6. World of Warcraft players are living in interesting times
Two news items rocked the WoW Classic community this week: first, Blizzard banned “GDKP raids/gold bid raids” (basically, groups that sell the game’s best loot to the highest bidder), effective Feb. 8; second, Microsoft laid off “almost all” of the Game Masters who police the MMO.
The first decision is a clear but overdue move against a practice that clearly led players to flip in-game gold for real cash. The leader of one GDKP Discord promptly quit, saying “Time is money, friend.” But the second decision means that the game’s already lax moderation will be almost nonexistent. So now everyone’s snitching, but maybe no one’s listening.

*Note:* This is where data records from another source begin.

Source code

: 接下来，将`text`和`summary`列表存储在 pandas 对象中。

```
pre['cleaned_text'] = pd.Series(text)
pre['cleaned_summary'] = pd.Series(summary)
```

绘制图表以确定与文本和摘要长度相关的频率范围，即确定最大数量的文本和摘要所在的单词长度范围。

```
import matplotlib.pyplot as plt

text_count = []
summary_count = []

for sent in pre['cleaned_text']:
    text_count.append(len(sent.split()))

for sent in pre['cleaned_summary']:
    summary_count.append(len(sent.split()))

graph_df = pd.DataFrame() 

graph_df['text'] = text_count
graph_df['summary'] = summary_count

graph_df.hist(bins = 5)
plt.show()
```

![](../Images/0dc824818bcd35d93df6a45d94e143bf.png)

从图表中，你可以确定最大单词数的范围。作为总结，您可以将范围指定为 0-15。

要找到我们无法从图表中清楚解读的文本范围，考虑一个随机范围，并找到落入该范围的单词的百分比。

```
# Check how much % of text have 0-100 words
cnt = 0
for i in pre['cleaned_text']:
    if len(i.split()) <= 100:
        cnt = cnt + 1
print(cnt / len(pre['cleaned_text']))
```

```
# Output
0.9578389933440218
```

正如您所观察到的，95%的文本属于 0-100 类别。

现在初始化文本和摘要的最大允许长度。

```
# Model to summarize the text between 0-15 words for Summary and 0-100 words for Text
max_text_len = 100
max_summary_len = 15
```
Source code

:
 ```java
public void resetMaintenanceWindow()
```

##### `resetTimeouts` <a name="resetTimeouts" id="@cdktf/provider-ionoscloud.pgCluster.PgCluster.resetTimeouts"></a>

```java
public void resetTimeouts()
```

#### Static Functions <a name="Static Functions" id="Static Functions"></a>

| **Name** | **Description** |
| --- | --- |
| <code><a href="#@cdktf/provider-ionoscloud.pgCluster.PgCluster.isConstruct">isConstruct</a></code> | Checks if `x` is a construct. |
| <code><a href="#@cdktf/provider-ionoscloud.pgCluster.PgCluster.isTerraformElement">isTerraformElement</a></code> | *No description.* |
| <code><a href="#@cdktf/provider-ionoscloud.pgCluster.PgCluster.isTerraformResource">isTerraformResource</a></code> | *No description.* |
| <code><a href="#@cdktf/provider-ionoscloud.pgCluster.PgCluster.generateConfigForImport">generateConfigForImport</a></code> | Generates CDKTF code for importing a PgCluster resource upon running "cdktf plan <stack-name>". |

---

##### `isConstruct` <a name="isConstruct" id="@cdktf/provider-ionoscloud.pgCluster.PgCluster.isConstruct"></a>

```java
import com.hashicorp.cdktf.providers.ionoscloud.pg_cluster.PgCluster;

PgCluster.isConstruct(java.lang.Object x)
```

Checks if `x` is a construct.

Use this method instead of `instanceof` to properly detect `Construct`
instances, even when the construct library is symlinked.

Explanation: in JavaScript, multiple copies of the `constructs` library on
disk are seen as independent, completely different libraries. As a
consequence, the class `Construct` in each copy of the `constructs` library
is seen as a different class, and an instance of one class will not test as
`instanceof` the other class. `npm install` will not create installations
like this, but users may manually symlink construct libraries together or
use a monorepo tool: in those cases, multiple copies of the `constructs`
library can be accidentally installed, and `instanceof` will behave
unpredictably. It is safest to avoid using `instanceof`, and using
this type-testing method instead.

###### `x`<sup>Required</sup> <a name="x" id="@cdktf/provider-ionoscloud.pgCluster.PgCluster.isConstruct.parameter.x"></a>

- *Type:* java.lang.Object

7. Ganon mains are not beating the bigotry allegations
A recent ban in the Super Smash Bros. Melee scene reinforced a stereotype about Ganondorf mains being bigots, sparking a wave of jokes from Smash esports fans. Last weekend, tournament organizers banned Ganon main Yasin Mekki (aka “Mekk”) due to “hate speech, bigotry, and harassment,” citing leaked audio clips and transphobic tweets from a smurf account (@IronSpartan696) that Mekk operated in secret. Other high-profile Ganon main tournament bans from over the past few years — e.g. Nofluxes, who was banned for bigotry last year, and Eikelmann, who was banned after accusations of sexual abuse surfaced in 2020 — have contributed to the stereotype of Ganon mains being IRL villains.
Chum Box
If you’re still puzzling over the finale — or, really, any episode — of The Curse, you could do worse than watching this interview with Benny Safdie and Nathan Fielder, moderated by an enthusiastic Christopher Nolan.
Elon Musk’s announcement of the first successful(?) implant from Neuralink inspired a rash of survival-horror references.
Environmentalist PS1 RPG Linda³/Linda Cubed is the latest cult classic to get a long-awaited fan translation.
Tabletop cyberpunk RPG Shadowrun has a “chunky salsa rule” for damage calculations, which states that explosive blasts can rebound off walls in enclosed spaces and obliterate players with 4x or 6x damage. (via the Something Awful forums)
Milwaukee’s annual Shrekfest will end after a decade of celebrating “our favorite green ogre.” According to the Milwaukee Journal Sentinel, it was created after its founder traveled to a “Shrekfest” advertised on Facebook only to discover it was fake.
Poorly censored episodes of The Simpsons apparently air in the UK.
Sony shut down fan game Bloodborne Kart just days before its planned release date. Lilith Walther, one of the game’s developers (and the creator of “demake” Bloodborne PSX), assured fans that the game will still come out, albeit with the Bloodborne branding removed.